Emergency Fund: Not about emergencies?

Emergency funds are arguably the ground floor of healthy finances. At least, it’s on the first floor 2 story house. Or something. They afford you *time* to recover from or find a permanent solution to an emergency or a major change in your life, as well as security in knowing that if times get difficult, you can take a breather without having to worry about money.

You may be confused by typical recommendations, which say something like keep [3-12] months of expenses in [checking, savings, investments, credit] account and [do/do not] use it for infrequent but somewhat predictable expenses like car maintenance, sinking funds (i.e. saving for a house downpayment), annual doctor’s visits, taxes (oh, geez), etc.
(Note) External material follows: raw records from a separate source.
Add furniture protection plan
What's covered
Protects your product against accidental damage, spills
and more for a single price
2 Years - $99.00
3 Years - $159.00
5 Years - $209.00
All these options are perfectly valid and depend on your situation. Let’s explore what factors you may want to consider when establishing your emergency fund.

AMOUNT

What sort of emergency are you preparing for, and how much would it take to help you solve or recover from it? The amount you keep could be dependent on a number of months worth of expenses or on a total value that you could see yourself needing in an emergency. For instance, if you have a very stable stream of income and support, and you know you could figure things out quickly in a time of true emergency, 1 month of expenses might honestly be enough. If you have less predictable income, you would want to keep enough on hand to get you through lean times, so maybe 6 months makes sense. Maybe your biggest concern is healthcare costs or having to book a last minute flight for a family emergency, so you keep on hand the amount that would cost – which may even double as or be in addition to, say, a “3 month’s expenses” emergency fund.

LOCATION

Preferred location of the fund is based on how quickly you would need liquidity, and how much risk you want your emergency fund to be exposed to. You should also be considering whether or not you want to split your fund over multiple types of accounts. I think it makes sense in a lot of scenarios to put 1 month of expenses in a checking account to prevent accidentally overdrawing your account, another 2-6 months in a savings account for short term emergencies, and keep another 6 months in a brokerage or Roth “retirement” account for longer or larger emergencies. People who are very financially secure (say, with plenty of investments and owning equity in a home) sometimes even treat their Home Equity Line of Credit (HELOC) as an emergency fund, knowing and accepting the risk of liquifying investments if an emergency arises.

PURPOSE

This section is more about semantics than anything. What counts as an emergency? If you keep both your fund for truly unpredictable emergencies in the same savings account as you keep your growing downpayment for a house, do you consider it all your “emergency fund”?

Honestly, who cares? If you’re happy with your plan, I’m happy. So what’s your plan?